---- Given passage
5. The Ugly Truth by Robert Luketic.


4. Pig Hunt by James Isaac.


3. Where the Wild Things Are by Spike Jonze.


2. Eden Log by Franck Vestiel.


and the Mel Brooks goes to…


1. New York, I Love You by a whole fucking bunch of shitty, indistinguishable directors.


Also, Worst Short goes to some shit called The Soul Detective, and Worst Actor goes to Gerard Butler in The Ugly Truth, and also just in general. It’s been a pleasure, enormous audience. But now it’s time for me to put on this Abigail Breslin mask and let your host for the evening fuck me to death.


Oh hi, John Travolta as Abigail Breslin. I am pleased to have refrained from sodomizing you all these seconds in order to shoot this photo for an album cover. Everybody please check out our new album, Abby & Roman – Songs for Egypt, free with every two purchases of Old Dogs.
--------
---- Information
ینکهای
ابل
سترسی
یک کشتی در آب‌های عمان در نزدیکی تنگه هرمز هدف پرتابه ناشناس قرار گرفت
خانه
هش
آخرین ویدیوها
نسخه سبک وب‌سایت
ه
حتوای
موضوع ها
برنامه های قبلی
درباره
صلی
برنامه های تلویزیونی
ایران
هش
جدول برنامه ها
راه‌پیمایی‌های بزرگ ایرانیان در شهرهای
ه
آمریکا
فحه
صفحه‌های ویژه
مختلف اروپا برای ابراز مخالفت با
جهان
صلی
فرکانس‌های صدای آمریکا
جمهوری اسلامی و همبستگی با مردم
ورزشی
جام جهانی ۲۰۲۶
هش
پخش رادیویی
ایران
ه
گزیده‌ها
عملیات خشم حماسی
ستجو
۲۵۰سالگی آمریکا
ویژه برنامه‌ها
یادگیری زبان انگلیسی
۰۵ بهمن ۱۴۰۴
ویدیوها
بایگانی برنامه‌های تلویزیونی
--------
*Things to do*.
1. Sum up the worst-movies countdown above in two sentences.
2. Print the rows from the very first line through the line that contains "یادگیری زبان انگلیسی", both ends included.

*Solutions per task*.
1. The countdown lists the worst movies from fifth to second place: The Ugly Truth, Pig Hunt, Where the Wild Things Are and Eden Log. The top prize, the Mel Brooks, goes to New York, I Love You, and there are awards for Worst Short to The Soul Detective and Worst Actor to Gerard Butler in The Ugly Truth.

2.
ینکهای
ابل
سترسی
یک کشتی در آب‌های عمان در نزدیکی تنگه هرمز هدف پرتابه ناشناس قرار گرفت
خانه
هش
آخرین ویدیوها
نسخه سبک وب‌سایت
ه
حتوای
موضوع ها
برنامه های قبلی
درباره
صلی
برنامه های تلویزیونی
ایران
هش
جدول برنامه ها
راه‌پیمایی‌های بزرگ ایرانیان در شهرهای
ه
آمریکا
فحه
صفحه‌های ویژه
مختلف اروپا برای ابراز مخالفت با
جهان
صلی
فرکانس‌های صدای آمریکا
جمهوری اسلامی و همبستگی با مردم
ورزشی
جام جهانی ۲۰۲۶
هش
پخش رادیویی
ایران
ه
گزیده‌ها
عملیات خشم حماسی
ستجو
۲۵۰سالگی آمریکا
ویژه برنامه‌ها
یادگیری زبان انگلیسی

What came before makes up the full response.